PROVIDED DATA -
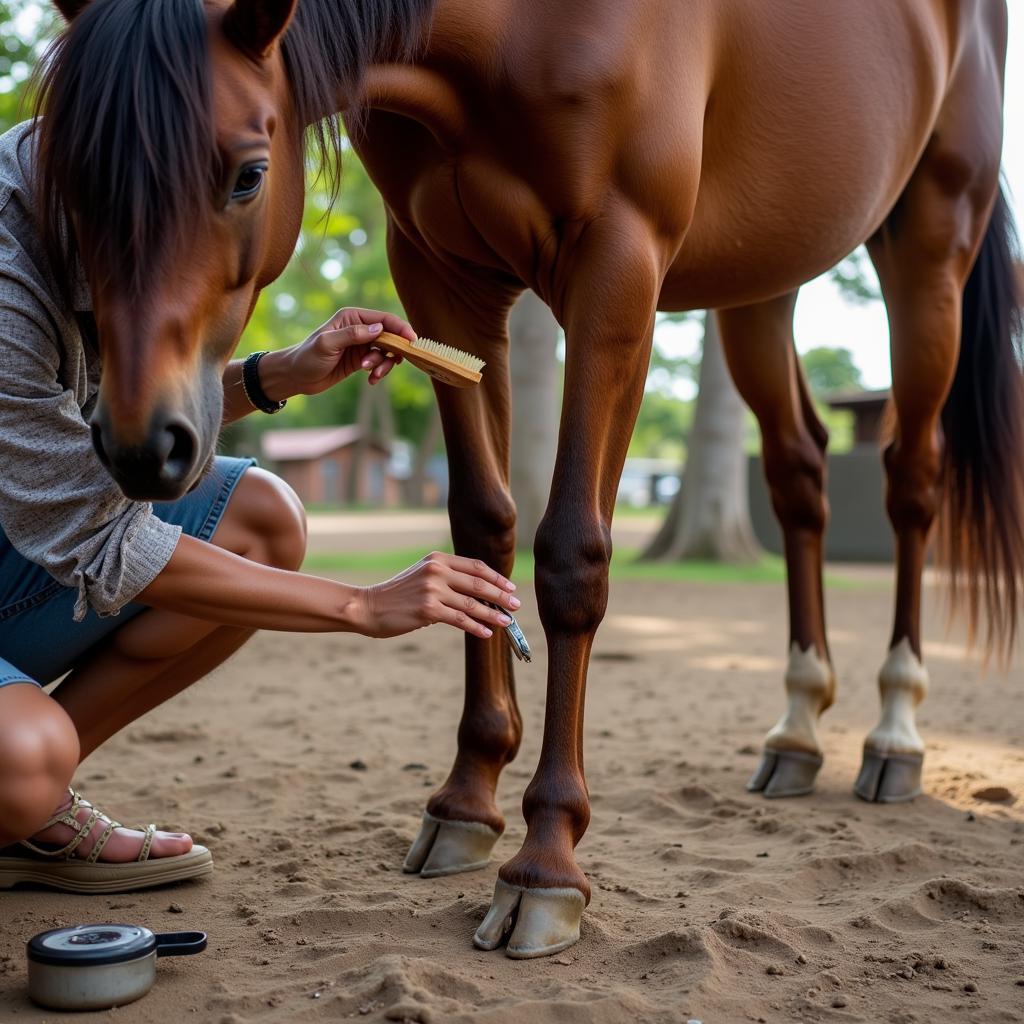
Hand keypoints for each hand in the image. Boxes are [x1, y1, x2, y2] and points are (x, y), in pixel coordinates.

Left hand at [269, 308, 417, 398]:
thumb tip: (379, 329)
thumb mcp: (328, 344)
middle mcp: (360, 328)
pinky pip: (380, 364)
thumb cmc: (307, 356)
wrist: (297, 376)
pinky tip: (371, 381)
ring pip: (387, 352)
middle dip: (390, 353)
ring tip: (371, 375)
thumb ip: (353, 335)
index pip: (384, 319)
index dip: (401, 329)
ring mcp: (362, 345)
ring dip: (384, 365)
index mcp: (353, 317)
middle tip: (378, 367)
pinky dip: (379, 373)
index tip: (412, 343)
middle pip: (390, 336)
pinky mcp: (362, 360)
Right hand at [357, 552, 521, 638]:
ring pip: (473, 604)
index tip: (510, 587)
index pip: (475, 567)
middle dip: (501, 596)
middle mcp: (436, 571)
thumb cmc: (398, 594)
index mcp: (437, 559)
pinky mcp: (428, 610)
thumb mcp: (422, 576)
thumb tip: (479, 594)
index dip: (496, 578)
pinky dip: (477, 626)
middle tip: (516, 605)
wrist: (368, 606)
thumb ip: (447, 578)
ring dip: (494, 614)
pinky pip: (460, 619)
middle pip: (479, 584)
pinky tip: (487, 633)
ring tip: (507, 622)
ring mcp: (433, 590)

HOW TO COMPLETE THIS TASK - Leaving out the pictures, return the records exactly as given.

EXPECTED ANSWER -
Hand keypoints for each hand in the image. Boxes are [x1, y1, x2, y2] and points are (x, y), in pixel coordinates.

Left hand at [269, 308, 417, 398]:
thumb tip: (379, 329)
thumb mcp: (328, 344)
middle mcp: (360, 328)
pinky pip: (380, 364)
thumb cmc: (307, 356)
wrist: (297, 376)
pinky tip: (371, 381)
ring pip: (387, 352)
middle dip: (390, 353)
ring tip: (371, 375)
thumb ip: (353, 335)
index pip: (384, 319)
index dip: (401, 329)
ring mcp: (362, 345)
ring dip: (384, 365)
index mcp: (353, 317)
middle tip: (378, 367)
pinky dip: (379, 373)
index tip: (412, 343)
middle pip: (390, 336)
pinky mcp: (362, 360)
Right hand at [357, 552, 521, 638]:
ring pip: (473, 604)
index tip: (510, 587)
index pip: (475, 567)
middle dip: (501, 596)
middle mcp: (436, 571)
thumb cmc: (398, 594)
index mcp: (437, 559)
pinky mcp: (428, 610)
thumb mcp: (422, 576)
thumb tip: (479, 594)
index dip: (496, 578)
pinky dip: (477, 626)
middle tip: (516, 605)
wrist: (368, 606)
thumb ip: (447, 578)
ring dip: (494, 614)
pinky pip: (460, 619)
middle pip: (479, 584)
pinky tip: (487, 633)
ring tip: (507, 622)
ring mcp: (433, 590)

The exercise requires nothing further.